[Figure understanding tasks]
┌────────

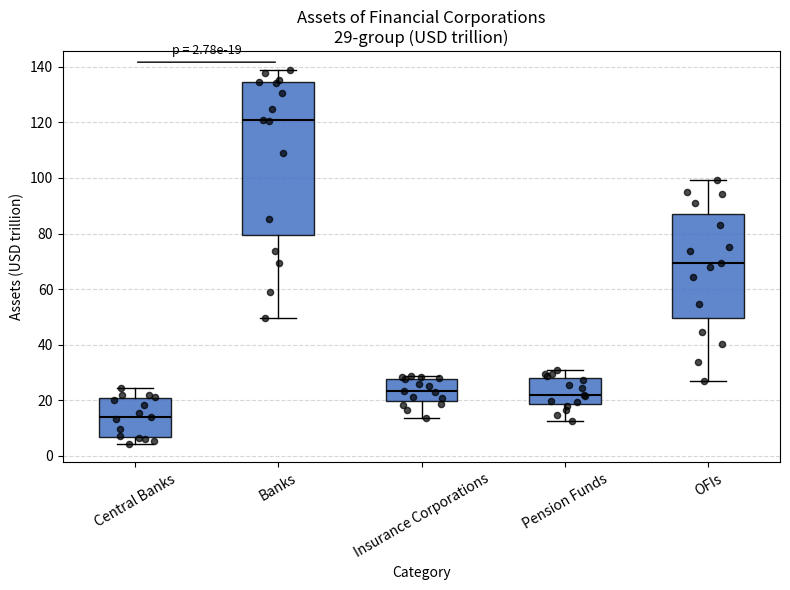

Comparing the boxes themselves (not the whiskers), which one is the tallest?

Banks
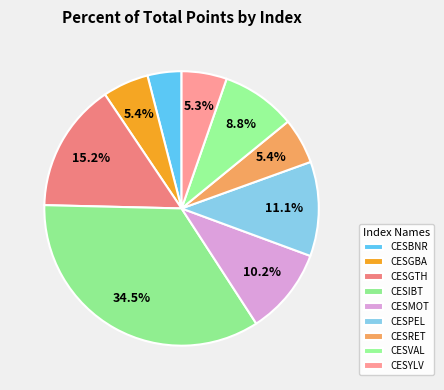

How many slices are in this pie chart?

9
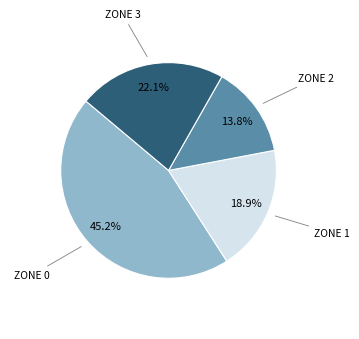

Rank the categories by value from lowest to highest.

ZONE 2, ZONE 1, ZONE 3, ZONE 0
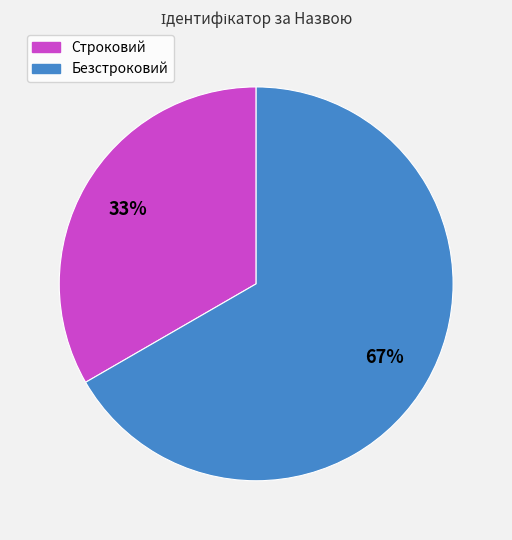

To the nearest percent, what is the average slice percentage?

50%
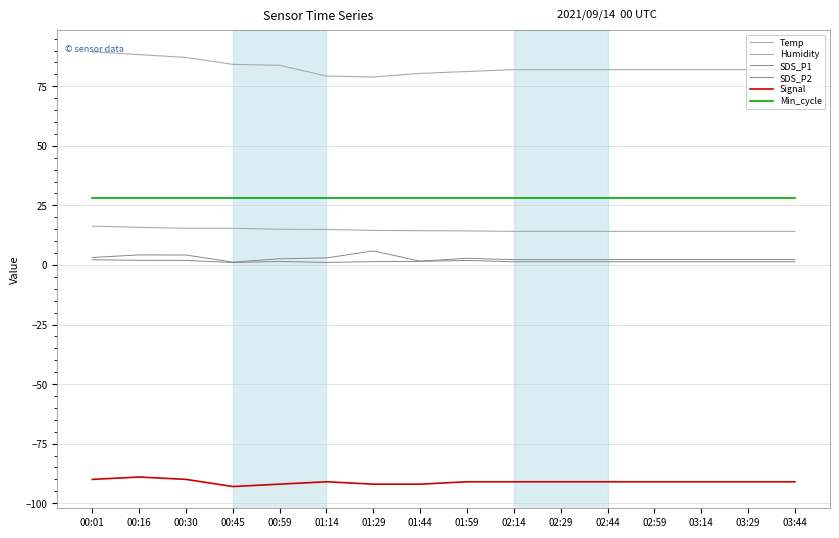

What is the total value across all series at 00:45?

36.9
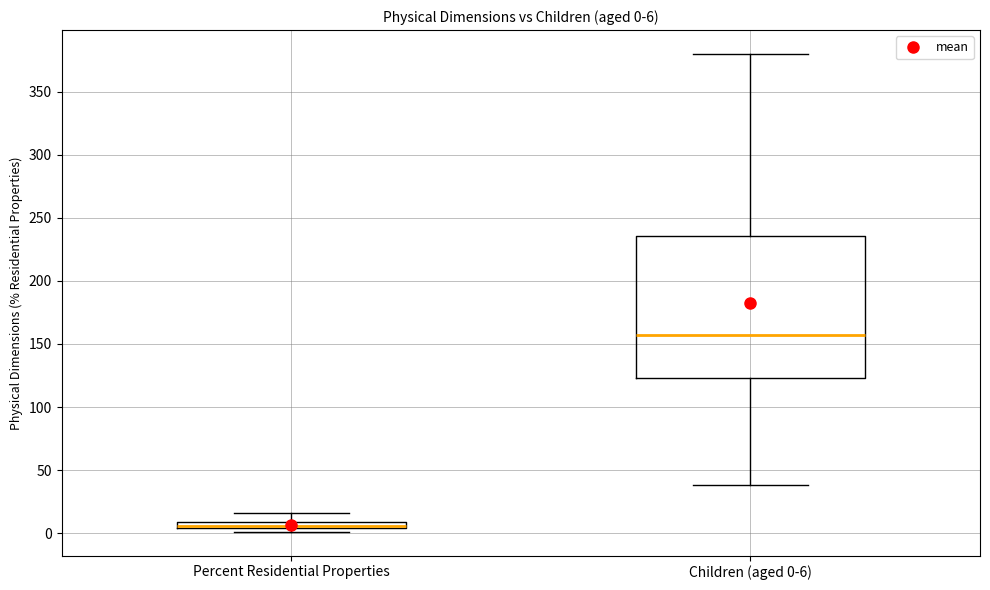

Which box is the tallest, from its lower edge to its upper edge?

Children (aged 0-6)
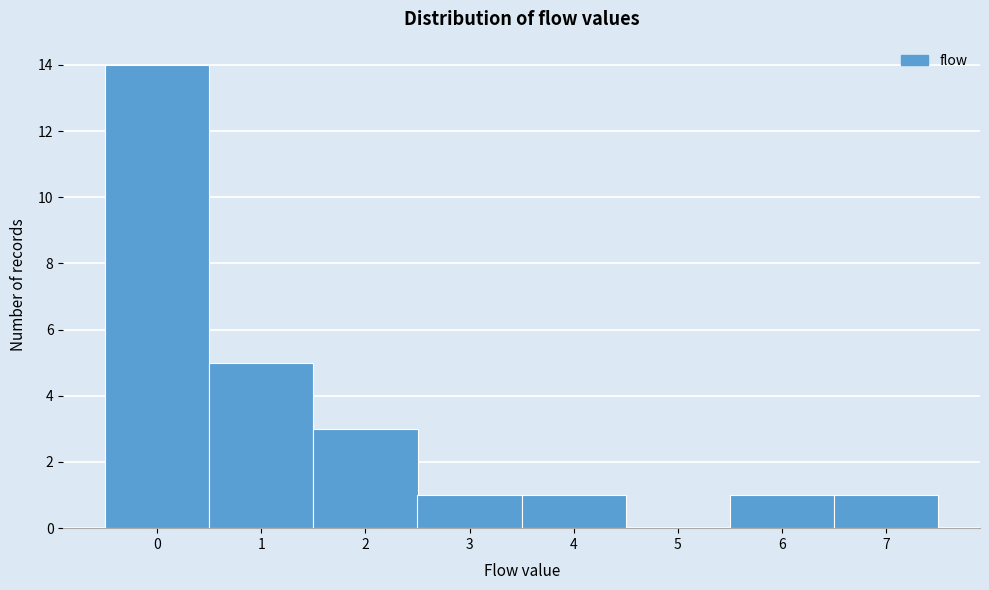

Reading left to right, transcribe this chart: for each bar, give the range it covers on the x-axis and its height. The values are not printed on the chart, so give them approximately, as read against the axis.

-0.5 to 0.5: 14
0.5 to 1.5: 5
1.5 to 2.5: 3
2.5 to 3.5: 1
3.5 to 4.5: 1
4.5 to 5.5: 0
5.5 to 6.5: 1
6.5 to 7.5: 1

└────────

Please count the lines in the material above that contain the word "this", and reply with the number only.

> **Result**
2